O AMOR SOBREVIVE ÀS TRAÇAS
- Eu ainda vou mijar na sua cova, seu veado velho - Gritou a vizinha, para o marido, antes de jogar um tanto de roupas pela janela.
O homem lá embaixo juntou algumas delas dentro de uma sacola, tirou um cigarro do bolso da camisa, acendeu e olhou para cima. A esposa tinha desaparecido por detrás das cortinas, mas ele continuou com o olhar fixo na janela. Havia uma tristeza profunda em seus olhos. Como se ele soubesse que algo havia se partido para sempre. Ou talvez só estivesse cansado... vai saber.
O homem deu um trago no cigarro e sabendo que eu tinha visto tudo, me cumprimentou com a cabeça antes de virar as costas e ir embora, como o seu saco de roupas pendurado no ombro.
- No fim das contas só resta o ódio. – Pensei, antes de voltar para o computador à beira da minha cama.
Tomei um gole de café e retornei para as minhas palavras soltas na tela.
Me perguntei sobre o que o homem teria feito para merecer que sua esposa urinasse sobre ele após a morte. Certos rancores transcendiam o tempo e a barreira que separa os vivos e os mortos, pelo jeito. Aquilo me embrulhou o estômago, e eu tive vontade de vomitar o café que havia bebido, junto com o pensamento.
Lígia saiu do banheiro com uma toalha enrolada na cabeça e sentou-se na cama, ainda molhada.
- O que você está escrevendo? - Perguntou.
- Nada especial – Respondi.
- Você sempre diz a mesma coisa.
- É...
Eu não tinha muito a lhe dizer. Enfim... por isso fiquei calado.
Lígia, resignada, voltou a sua atenção para o seu celular e foi como se uma barreira tivesse crescido entre nós dois naquele instante. Retornei mais uma vez para o computador, mas as palavras insistiam em não se juntar.
Desisti delas. Mas insisti no café.
- O que você pensa em fazer quando eu morrer? – Perguntei a Lígia, quando já não havia o que beber na minha caneca.
Lígia saiu do seu transe e deixou o celular de lado.
- Que tipo de pergunta é essa?
- Quando eu morrer? Como vai ser pra você? – Insisti.
- Como você sabe que vai morrer primeiro que eu? Pode muito bem ser o contrário.
- Então me deixe refrasear. No caso em que eu morra primeiro, o que você faria?
Lígia inspecionou as unhas das mãos e aparou uma delas com os dentes. Depois respirou fundo e me olhou como se tentasse saber o que eu estava pensando.
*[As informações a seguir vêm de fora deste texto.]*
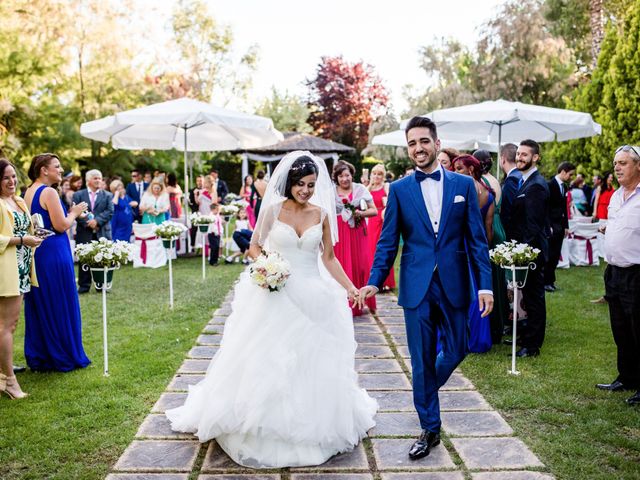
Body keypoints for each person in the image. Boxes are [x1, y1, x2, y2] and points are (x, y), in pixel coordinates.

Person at [166, 151, 377, 467]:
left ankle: (310, 423)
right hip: (274, 292)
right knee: (268, 360)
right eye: (300, 184)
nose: (305, 190)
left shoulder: (321, 214)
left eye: (310, 185)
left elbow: (329, 258)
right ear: (290, 182)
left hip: (313, 295)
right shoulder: (274, 209)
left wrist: (349, 287)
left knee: (311, 360)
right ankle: (260, 422)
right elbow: (254, 245)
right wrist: (267, 267)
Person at [360, 117, 493, 460]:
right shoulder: (400, 190)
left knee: (459, 347)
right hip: (416, 284)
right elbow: (388, 240)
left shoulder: (463, 186)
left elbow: (477, 241)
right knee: (420, 359)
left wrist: (486, 286)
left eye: (423, 141)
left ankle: (425, 387)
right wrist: (376, 279)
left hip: (455, 282)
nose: (418, 148)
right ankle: (429, 428)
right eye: (412, 143)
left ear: (436, 142)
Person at [23, 153, 91, 371]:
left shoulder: (28, 192)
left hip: (39, 252)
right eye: (57, 166)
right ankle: (63, 354)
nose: (61, 170)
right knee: (60, 301)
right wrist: (75, 212)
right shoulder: (49, 192)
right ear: (44, 169)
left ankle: (42, 354)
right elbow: (61, 225)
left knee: (43, 302)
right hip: (54, 252)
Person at [595, 145, 640, 406]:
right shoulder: (615, 196)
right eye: (615, 163)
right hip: (613, 272)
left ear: (637, 166)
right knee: (620, 328)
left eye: (623, 163)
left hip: (636, 273)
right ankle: (627, 377)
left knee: (637, 329)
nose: (617, 167)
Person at [0, 158, 42, 398]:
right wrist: (21, 240)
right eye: (6, 177)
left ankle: (3, 374)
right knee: (6, 326)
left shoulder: (17, 201)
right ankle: (10, 381)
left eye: (13, 176)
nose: (12, 181)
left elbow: (26, 230)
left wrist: (34, 235)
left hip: (23, 267)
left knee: (10, 325)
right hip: (6, 269)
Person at [508, 140, 550, 358]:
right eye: (518, 154)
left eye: (525, 154)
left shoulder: (536, 185)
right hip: (525, 249)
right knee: (528, 296)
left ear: (535, 158)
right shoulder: (524, 181)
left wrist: (523, 254)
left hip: (532, 251)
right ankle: (526, 339)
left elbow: (533, 226)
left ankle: (532, 345)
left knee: (534, 298)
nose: (520, 157)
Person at [451, 154, 494, 353]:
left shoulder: (464, 188)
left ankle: (463, 336)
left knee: (464, 288)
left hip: (462, 244)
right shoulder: (488, 192)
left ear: (470, 170)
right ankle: (477, 337)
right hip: (478, 246)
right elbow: (488, 228)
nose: (455, 172)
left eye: (459, 168)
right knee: (478, 288)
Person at [333, 160, 378, 316]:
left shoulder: (360, 189)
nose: (344, 179)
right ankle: (343, 303)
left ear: (352, 175)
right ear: (336, 178)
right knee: (343, 264)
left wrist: (360, 213)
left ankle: (360, 300)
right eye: (340, 176)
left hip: (357, 231)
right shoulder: (331, 191)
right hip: (340, 232)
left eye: (347, 175)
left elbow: (374, 211)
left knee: (361, 265)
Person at [73, 169, 114, 294]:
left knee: (102, 258)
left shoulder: (107, 195)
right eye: (95, 178)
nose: (98, 180)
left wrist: (97, 221)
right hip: (84, 231)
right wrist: (88, 223)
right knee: (84, 258)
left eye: (99, 178)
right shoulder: (79, 195)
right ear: (88, 180)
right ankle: (84, 286)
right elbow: (75, 211)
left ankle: (102, 284)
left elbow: (110, 211)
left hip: (102, 231)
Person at [545, 162, 575, 292]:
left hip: (560, 226)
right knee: (550, 255)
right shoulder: (550, 185)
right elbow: (545, 208)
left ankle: (551, 281)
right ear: (563, 171)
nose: (571, 177)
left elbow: (564, 208)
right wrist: (549, 226)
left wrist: (566, 226)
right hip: (552, 225)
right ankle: (546, 282)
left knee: (556, 254)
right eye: (570, 174)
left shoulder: (565, 187)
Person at [367, 164, 395, 290]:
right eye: (374, 173)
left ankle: (386, 282)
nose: (376, 176)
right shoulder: (368, 189)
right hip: (371, 221)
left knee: (383, 249)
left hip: (383, 219)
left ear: (383, 176)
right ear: (371, 175)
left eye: (379, 174)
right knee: (371, 250)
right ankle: (373, 281)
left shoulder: (386, 187)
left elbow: (391, 202)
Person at [499, 143, 522, 241]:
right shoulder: (521, 175)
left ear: (503, 159)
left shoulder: (511, 180)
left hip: (513, 234)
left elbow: (508, 211)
- Primeiro eu iria ao seu enterro e depois eu choraria por alguns dias.
- E então?
- Acho que eu tentar organizar todos esses textos que você escreve e não publica. Se não fosse me doer demais ler tudo.
- E o que você faria com minhas coisas?
- Acho que iria doar para quem precisa, ou para os seus amigos bêbados.
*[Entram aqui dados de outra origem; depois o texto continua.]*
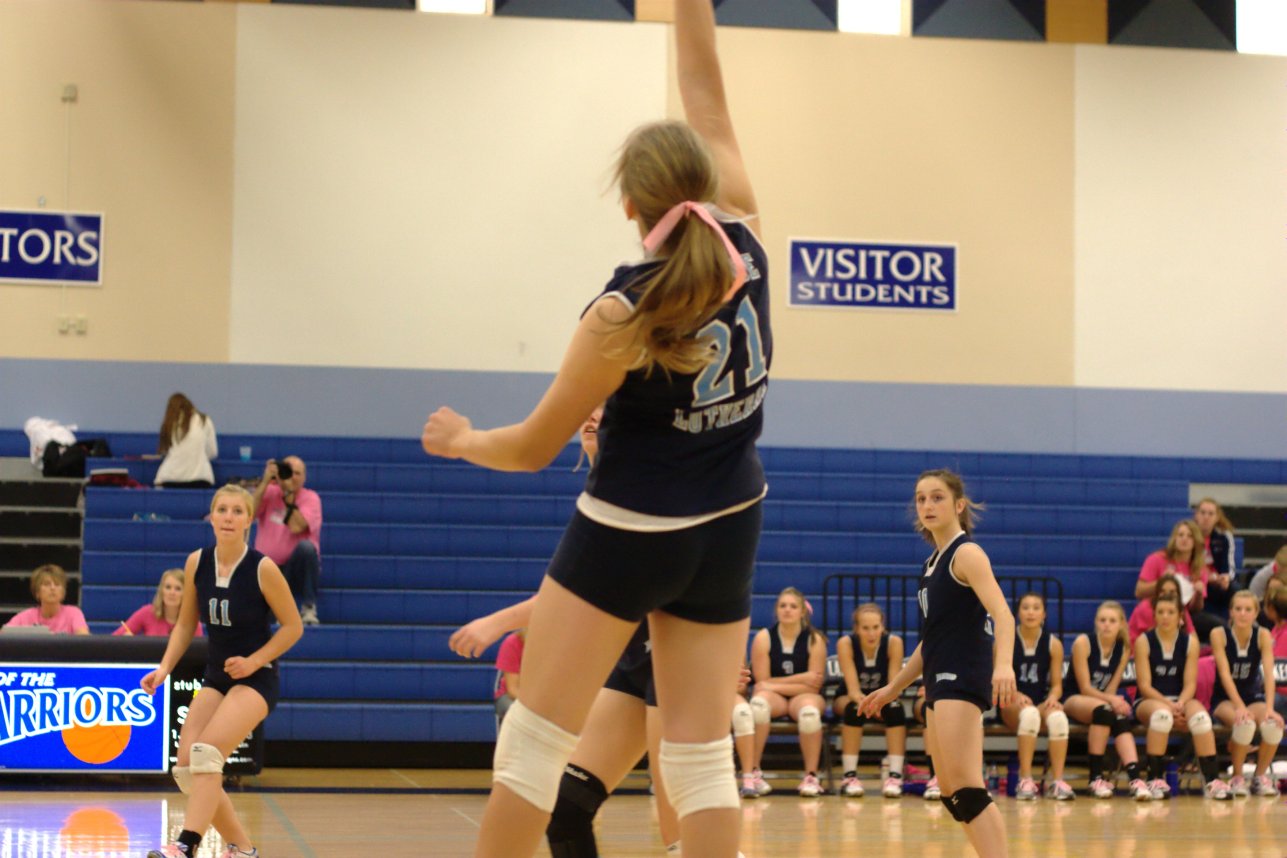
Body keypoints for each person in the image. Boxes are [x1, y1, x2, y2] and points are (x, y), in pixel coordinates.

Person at [421, 0, 768, 852]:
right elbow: (707, 90)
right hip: (729, 521)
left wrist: (462, 439)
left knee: (532, 747)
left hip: (630, 528)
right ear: (706, 181)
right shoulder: (747, 234)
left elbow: (533, 447)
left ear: (629, 207)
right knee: (701, 760)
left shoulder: (622, 312)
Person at [141, 484, 303, 858]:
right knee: (186, 768)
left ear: (249, 520)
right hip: (217, 676)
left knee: (207, 753)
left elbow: (293, 627)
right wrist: (164, 668)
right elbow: (186, 624)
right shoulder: (197, 562)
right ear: (211, 517)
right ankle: (243, 849)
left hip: (256, 679)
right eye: (222, 510)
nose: (229, 517)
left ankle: (186, 845)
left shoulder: (262, 568)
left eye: (237, 511)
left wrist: (255, 660)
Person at [861, 470, 1015, 858]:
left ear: (959, 505)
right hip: (938, 677)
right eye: (921, 499)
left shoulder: (967, 554)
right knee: (950, 792)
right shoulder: (933, 562)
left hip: (962, 674)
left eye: (937, 497)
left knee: (967, 787)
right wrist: (894, 687)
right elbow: (930, 641)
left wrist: (1004, 665)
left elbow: (1003, 614)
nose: (927, 505)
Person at [1131, 590, 1230, 800]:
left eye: (1170, 612)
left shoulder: (1190, 642)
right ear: (1154, 615)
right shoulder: (1144, 641)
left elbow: (1190, 683)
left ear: (1180, 617)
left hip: (1180, 699)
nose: (1165, 616)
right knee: (1162, 716)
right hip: (1150, 700)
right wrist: (1169, 706)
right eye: (1160, 612)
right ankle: (1155, 779)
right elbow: (1144, 686)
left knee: (1202, 719)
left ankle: (1212, 780)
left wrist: (1181, 703)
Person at [1061, 600, 1151, 800]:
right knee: (1106, 710)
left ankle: (1135, 779)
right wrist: (1113, 700)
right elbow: (1085, 688)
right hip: (1074, 700)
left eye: (1112, 621)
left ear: (1121, 624)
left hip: (1101, 703)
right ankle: (1095, 778)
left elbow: (1111, 687)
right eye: (1102, 620)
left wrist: (1114, 701)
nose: (1107, 625)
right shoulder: (1083, 643)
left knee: (1118, 716)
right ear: (1096, 622)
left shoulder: (1124, 648)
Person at [747, 587, 828, 797]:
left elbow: (814, 686)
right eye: (783, 605)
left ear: (802, 612)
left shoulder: (814, 639)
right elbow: (761, 683)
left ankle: (811, 776)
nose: (787, 610)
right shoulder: (764, 637)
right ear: (776, 610)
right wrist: (802, 678)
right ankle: (753, 772)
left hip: (804, 696)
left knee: (809, 714)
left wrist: (772, 685)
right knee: (758, 706)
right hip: (776, 699)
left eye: (793, 606)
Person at [1209, 590, 1283, 797]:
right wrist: (1240, 707)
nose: (1242, 613)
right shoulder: (1219, 634)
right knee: (1245, 723)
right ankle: (1237, 777)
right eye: (1238, 609)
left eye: (1248, 609)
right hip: (1225, 699)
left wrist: (1270, 708)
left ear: (1256, 613)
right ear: (1231, 612)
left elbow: (1269, 674)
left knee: (1273, 726)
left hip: (1252, 697)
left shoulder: (1263, 635)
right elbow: (1224, 674)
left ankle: (1259, 777)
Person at [1002, 591, 1073, 801]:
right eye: (1025, 608)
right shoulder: (1006, 641)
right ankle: (1025, 780)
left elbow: (1057, 685)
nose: (1030, 612)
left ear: (1044, 614)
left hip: (1038, 703)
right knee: (1029, 714)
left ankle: (1057, 782)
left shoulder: (1053, 644)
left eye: (1036, 608)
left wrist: (1053, 698)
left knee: (1058, 718)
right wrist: (1014, 693)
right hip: (1010, 703)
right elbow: (996, 678)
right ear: (1018, 613)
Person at [833, 602, 907, 798]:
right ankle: (849, 776)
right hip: (850, 696)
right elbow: (853, 690)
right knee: (853, 709)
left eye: (876, 627)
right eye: (865, 628)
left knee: (895, 708)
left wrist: (878, 703)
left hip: (883, 698)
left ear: (883, 626)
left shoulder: (894, 643)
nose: (871, 633)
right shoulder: (845, 643)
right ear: (856, 629)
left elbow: (893, 685)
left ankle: (895, 776)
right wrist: (868, 704)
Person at [252, 455, 322, 625]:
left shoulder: (311, 498)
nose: (293, 477)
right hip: (268, 568)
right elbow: (249, 514)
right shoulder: (269, 492)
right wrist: (265, 481)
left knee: (306, 548)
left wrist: (288, 494)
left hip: (295, 568)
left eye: (297, 473)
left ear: (304, 478)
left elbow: (296, 527)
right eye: (289, 472)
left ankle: (308, 607)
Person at [1134, 519, 1212, 641]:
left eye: (1189, 536)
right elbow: (1139, 592)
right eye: (1180, 535)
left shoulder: (1200, 569)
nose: (1184, 539)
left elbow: (1196, 608)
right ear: (1174, 538)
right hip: (1158, 609)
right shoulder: (1157, 559)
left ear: (1196, 541)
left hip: (1184, 612)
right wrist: (1161, 582)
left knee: (1219, 627)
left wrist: (1199, 593)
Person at [113, 568, 204, 637]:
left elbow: (199, 653)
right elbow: (116, 638)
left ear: (185, 594)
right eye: (168, 587)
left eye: (178, 589)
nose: (172, 593)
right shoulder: (147, 612)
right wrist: (127, 639)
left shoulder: (192, 622)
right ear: (161, 591)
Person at [154, 393, 218, 488]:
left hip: (169, 479)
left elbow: (164, 451)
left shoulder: (169, 424)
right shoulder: (204, 420)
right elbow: (212, 452)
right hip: (201, 478)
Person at [3, 564, 89, 634]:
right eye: (47, 584)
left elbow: (84, 640)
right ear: (37, 592)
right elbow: (4, 634)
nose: (52, 588)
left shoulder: (74, 613)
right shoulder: (26, 616)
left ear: (63, 591)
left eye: (57, 584)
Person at [1193, 498, 1236, 616]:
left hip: (1217, 581)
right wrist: (1206, 577)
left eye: (1211, 514)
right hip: (1197, 580)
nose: (1206, 517)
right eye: (1203, 513)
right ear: (1196, 515)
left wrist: (1226, 577)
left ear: (1217, 517)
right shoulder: (1190, 534)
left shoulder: (1224, 536)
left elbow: (1229, 565)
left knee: (1234, 589)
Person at [1128, 572, 1195, 643]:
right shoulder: (1144, 609)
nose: (1167, 594)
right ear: (1156, 593)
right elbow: (1153, 642)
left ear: (1178, 594)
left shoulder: (1180, 608)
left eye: (1172, 592)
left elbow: (1193, 638)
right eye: (1162, 591)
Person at [494, 629, 524, 727]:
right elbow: (512, 690)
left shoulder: (553, 645)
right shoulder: (512, 643)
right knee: (521, 713)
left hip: (541, 698)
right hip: (511, 696)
- Eu ficaria honrado se você fizesse tudo isso.
- Você já estaria morto, meu amor. Não faria diferença alguma para você depois da morte.
- Mas faz agora. – Respondi.
Lígia veio até mim, me deu um beijo na boca e olhou para o que eu havia escrito na tela do computador.
“O amor sobrevive às traças dos livros... Resistirá ele às larvas no meu caixão?” - Eu havia escrito.
- Sempre gostei dessas suas abstrações – Ela disse, entrelaçando os dedos de nossas mãos. – Mas prefiro quando você escreve sobre coisas vivas.
- Vou tentar. – Respondi, fechando o computador. – Mas vou deixar isso para amanhã...
Lígia me beijou novamente, deitou-se na cama, puxou minha cabeça para perto do seu seio e começou a mexer no meu cabelo com as pontas dos dedos.
Subitamente, não me importavam mais os pensamentos de amor e morte.
Fechei os olhos, satisfeito por estar com ela enquanto vivo.